*** Opening of TASK DATA ***

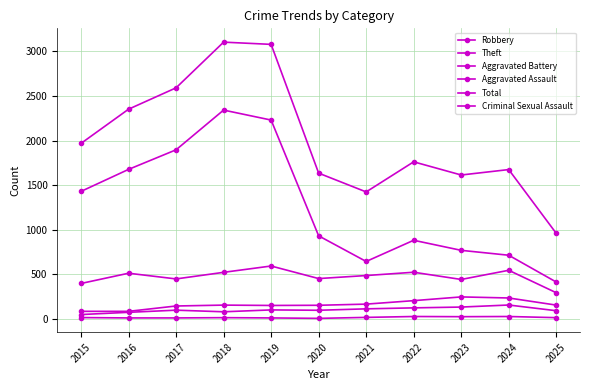

True or false: Robbery and Aggravated Battery intersect in this chart.

False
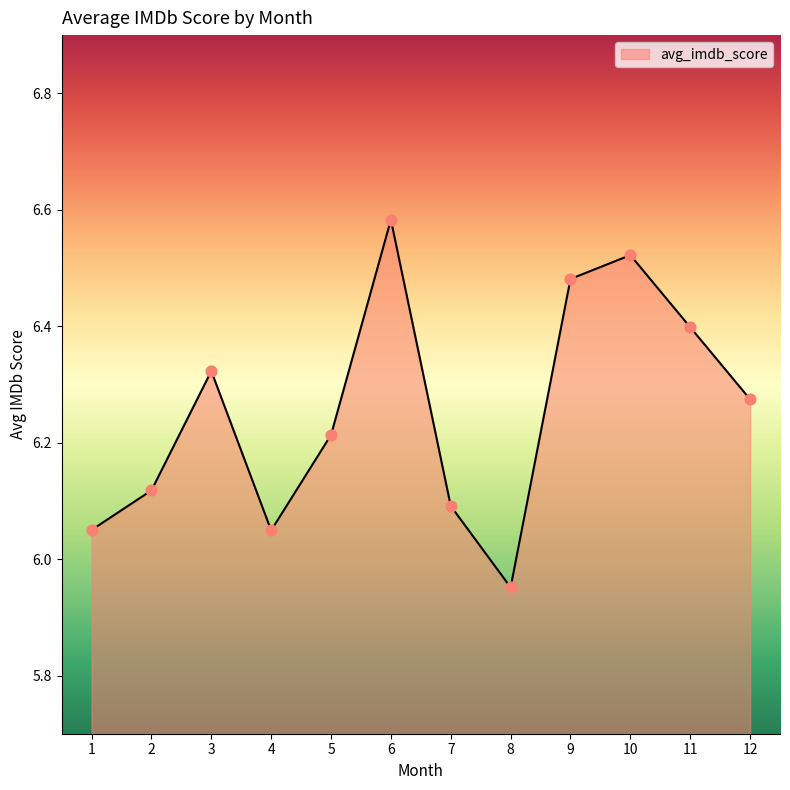

What is the ratio of the value at 7 to the value at 3?

1.0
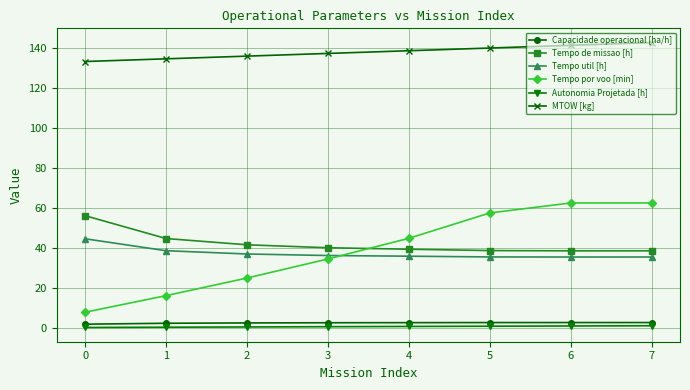

Which series changed the most between 1 and 4?

Tempo por voo [min]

*** Close of TASK DATA ***

• **TASK DETAILS**: Could you set down all of the data above word for word, leaving out the pictures?

• **SOLUTION**:
True or false: Robbery and Aggravated Battery intersect in this chart.

False

What is the ratio of the value at 7 to the value at 3?

1.0

Which series changed the most between 1 and 4?

Tempo por voo [min]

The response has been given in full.